━━━━━ ИСХОДНЫЕ ДАННЫЕ
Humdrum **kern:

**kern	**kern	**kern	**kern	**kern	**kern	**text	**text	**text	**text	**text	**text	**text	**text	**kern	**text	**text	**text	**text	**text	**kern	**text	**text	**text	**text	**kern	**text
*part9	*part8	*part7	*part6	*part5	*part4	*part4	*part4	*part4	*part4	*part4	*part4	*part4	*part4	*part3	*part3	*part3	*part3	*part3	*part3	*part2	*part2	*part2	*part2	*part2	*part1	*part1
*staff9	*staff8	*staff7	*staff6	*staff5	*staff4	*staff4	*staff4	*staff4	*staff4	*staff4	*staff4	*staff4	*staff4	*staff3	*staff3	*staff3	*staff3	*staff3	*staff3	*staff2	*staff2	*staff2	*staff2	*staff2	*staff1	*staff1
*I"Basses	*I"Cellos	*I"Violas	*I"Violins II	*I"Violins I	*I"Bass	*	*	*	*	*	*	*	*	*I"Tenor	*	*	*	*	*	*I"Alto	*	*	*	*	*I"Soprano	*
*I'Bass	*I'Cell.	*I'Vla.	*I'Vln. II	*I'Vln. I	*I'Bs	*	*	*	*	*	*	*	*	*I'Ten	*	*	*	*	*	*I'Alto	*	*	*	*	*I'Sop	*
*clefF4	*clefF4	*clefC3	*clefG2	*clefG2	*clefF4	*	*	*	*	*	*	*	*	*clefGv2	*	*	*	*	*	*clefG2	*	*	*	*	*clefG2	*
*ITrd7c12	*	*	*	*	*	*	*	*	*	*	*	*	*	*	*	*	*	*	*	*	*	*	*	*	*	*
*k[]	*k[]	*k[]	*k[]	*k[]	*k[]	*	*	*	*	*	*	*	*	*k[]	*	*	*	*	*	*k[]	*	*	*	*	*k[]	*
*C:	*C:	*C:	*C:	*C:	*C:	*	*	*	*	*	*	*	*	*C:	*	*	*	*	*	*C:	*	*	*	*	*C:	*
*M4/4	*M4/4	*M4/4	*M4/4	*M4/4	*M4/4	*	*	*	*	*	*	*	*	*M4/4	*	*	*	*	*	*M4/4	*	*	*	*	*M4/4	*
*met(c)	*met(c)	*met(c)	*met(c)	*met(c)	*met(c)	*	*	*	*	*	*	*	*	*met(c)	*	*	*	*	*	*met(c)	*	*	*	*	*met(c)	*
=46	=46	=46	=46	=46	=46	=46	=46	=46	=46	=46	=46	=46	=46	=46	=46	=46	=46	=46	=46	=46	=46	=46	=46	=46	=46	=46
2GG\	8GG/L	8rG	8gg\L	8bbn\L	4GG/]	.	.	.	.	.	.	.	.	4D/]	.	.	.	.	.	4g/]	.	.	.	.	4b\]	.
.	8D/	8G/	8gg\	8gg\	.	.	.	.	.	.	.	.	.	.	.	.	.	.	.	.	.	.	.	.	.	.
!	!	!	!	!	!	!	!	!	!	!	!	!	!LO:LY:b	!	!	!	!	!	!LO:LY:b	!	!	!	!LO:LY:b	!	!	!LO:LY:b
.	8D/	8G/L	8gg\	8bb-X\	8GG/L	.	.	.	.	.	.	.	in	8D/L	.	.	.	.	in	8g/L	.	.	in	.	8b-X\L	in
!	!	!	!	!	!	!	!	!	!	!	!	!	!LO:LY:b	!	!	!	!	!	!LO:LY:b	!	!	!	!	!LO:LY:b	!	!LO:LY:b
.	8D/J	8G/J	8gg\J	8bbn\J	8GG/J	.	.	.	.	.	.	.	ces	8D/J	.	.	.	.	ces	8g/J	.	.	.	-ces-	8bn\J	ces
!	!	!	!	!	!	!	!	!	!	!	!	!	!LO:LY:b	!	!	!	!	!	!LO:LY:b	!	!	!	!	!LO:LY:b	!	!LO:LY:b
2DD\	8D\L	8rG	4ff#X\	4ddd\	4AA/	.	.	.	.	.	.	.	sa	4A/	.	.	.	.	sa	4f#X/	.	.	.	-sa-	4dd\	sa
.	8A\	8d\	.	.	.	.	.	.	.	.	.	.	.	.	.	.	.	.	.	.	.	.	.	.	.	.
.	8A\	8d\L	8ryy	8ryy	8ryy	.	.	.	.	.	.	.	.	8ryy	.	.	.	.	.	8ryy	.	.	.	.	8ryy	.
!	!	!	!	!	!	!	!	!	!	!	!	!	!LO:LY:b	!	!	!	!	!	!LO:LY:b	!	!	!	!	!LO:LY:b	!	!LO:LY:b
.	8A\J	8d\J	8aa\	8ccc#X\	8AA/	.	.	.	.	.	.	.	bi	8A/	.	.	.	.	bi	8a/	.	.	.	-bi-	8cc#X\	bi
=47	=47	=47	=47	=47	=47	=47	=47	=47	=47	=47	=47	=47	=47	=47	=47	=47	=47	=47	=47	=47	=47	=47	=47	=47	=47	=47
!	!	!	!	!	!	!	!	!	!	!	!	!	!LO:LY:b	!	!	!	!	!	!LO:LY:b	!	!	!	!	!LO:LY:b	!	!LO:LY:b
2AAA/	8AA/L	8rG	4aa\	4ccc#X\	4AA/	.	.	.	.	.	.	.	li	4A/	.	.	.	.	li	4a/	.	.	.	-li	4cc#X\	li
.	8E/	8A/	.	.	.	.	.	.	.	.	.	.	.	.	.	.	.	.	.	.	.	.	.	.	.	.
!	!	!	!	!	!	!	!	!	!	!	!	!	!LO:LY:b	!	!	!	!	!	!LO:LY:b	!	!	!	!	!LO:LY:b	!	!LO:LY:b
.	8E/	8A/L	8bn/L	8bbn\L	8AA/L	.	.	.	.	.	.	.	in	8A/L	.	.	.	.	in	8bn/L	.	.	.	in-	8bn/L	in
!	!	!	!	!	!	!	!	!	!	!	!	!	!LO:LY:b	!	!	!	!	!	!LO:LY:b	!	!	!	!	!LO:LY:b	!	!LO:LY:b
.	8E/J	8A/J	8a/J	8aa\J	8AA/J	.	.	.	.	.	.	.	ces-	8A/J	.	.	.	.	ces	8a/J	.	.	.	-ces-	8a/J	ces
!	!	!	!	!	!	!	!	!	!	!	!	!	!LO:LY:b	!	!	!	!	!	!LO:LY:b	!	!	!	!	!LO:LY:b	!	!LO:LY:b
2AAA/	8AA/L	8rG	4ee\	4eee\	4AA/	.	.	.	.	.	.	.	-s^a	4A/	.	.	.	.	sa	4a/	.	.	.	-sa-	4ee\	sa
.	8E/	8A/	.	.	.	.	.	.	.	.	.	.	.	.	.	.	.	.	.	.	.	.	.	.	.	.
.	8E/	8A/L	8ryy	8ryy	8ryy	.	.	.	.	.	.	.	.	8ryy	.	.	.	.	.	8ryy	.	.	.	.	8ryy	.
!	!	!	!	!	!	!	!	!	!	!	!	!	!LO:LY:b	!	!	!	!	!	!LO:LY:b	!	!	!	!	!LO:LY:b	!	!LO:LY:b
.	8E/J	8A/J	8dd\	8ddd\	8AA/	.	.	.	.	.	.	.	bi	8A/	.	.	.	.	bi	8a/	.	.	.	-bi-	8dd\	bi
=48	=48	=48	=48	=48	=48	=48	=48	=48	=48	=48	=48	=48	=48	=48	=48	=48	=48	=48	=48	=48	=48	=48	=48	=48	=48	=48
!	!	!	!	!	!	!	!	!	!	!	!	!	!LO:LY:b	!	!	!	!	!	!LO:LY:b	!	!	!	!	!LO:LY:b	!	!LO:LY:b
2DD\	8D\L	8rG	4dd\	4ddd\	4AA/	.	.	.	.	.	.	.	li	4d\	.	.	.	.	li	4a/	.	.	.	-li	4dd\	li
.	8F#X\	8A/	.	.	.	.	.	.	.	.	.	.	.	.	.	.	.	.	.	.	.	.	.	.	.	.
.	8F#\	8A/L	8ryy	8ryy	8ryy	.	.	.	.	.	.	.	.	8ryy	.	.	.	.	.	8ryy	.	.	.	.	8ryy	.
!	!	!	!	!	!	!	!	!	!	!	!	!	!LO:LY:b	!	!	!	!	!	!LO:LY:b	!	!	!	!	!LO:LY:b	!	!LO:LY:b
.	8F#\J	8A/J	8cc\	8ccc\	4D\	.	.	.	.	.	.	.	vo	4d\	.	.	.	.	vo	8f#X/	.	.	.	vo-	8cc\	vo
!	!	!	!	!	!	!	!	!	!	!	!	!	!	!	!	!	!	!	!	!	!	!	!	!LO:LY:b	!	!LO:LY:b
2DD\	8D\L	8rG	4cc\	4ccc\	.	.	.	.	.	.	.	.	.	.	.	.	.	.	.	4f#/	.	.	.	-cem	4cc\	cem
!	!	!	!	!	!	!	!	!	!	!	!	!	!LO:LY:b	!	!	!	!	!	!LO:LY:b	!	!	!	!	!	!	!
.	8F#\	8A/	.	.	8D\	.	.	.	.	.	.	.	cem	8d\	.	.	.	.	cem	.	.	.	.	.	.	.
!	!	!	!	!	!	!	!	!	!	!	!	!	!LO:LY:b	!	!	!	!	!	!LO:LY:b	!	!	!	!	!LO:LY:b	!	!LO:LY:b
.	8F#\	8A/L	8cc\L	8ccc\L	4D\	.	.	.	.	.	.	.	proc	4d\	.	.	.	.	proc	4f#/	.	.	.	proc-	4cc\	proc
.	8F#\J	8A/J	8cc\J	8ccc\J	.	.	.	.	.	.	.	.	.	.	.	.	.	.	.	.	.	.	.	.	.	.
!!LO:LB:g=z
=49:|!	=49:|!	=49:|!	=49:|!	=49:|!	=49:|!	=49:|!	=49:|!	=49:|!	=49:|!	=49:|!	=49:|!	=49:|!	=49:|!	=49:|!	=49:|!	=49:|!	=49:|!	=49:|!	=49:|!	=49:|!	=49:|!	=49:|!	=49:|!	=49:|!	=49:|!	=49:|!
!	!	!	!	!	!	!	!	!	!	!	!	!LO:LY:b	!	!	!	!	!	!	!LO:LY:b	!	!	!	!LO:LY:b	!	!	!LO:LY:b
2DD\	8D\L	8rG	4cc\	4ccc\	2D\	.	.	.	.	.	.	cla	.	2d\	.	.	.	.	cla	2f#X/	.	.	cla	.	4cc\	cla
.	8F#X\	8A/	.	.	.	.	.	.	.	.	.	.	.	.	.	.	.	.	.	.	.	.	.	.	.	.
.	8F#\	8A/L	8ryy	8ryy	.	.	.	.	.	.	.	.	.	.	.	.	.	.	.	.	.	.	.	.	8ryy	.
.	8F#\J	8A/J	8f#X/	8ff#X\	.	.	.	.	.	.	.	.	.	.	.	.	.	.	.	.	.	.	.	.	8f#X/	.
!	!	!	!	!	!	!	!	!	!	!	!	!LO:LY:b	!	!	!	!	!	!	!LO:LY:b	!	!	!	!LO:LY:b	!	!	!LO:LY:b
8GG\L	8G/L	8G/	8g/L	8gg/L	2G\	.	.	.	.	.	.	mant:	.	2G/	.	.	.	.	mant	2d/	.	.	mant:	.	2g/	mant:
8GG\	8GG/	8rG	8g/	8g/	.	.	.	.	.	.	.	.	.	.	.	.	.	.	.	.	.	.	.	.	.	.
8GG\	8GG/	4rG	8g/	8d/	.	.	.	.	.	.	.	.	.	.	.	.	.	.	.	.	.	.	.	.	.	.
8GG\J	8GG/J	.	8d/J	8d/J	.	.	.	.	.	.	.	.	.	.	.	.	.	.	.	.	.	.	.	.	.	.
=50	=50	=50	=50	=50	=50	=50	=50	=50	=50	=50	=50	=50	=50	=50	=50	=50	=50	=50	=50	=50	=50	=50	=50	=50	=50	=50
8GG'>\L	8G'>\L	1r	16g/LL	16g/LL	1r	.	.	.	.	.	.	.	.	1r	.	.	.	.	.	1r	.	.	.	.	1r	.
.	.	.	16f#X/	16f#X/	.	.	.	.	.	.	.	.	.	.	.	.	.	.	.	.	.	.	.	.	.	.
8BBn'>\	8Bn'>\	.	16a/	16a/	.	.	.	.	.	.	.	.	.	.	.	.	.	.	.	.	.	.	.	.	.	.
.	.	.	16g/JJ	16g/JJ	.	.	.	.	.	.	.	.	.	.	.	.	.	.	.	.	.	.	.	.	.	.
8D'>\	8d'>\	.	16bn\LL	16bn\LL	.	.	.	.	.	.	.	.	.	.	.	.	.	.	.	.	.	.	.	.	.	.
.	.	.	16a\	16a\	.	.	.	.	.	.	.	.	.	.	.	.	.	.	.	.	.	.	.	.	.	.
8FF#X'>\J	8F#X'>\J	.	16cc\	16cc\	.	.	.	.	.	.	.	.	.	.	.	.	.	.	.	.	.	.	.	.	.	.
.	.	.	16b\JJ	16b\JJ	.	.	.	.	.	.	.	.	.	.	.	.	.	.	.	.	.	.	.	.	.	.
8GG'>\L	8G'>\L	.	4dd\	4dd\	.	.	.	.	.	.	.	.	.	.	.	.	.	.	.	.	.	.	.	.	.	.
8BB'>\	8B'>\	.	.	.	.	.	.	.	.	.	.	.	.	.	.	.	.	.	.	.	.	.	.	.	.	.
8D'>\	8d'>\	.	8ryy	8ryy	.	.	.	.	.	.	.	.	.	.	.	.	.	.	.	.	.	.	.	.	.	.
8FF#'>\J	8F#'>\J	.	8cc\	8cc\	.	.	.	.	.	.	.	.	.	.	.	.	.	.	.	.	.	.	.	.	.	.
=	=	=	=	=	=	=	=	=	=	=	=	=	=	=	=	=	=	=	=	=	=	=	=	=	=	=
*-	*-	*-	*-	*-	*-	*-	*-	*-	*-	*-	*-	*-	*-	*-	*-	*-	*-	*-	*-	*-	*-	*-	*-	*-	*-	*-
━━━━━━━━━━
= УСЛОВИЕ ЗАДАНИЯ =
Выберите из строк выше все, где есть слово «Alto».

= ОТВЕТ К ЗАДАНИЮ =
*I"Basses	*I"Cellos	*I"Violas	*I"Violins II	*I"Violins I	*I"Bass	*	*	*	*	*	*	*	*	*I"Tenor	*	*	*	*	*	*I"Alto	*	*	*	*	*I"Soprano	*
*I'Bass	*I'Cell.	*I'Vla.	*I'Vln. II	*I'Vln. I	*I'Bs	*	*	*	*	*	*	*	*	*I'Ten	*	*	*	*	*	*I'Alto	*	*	*	*	*I'Sop	*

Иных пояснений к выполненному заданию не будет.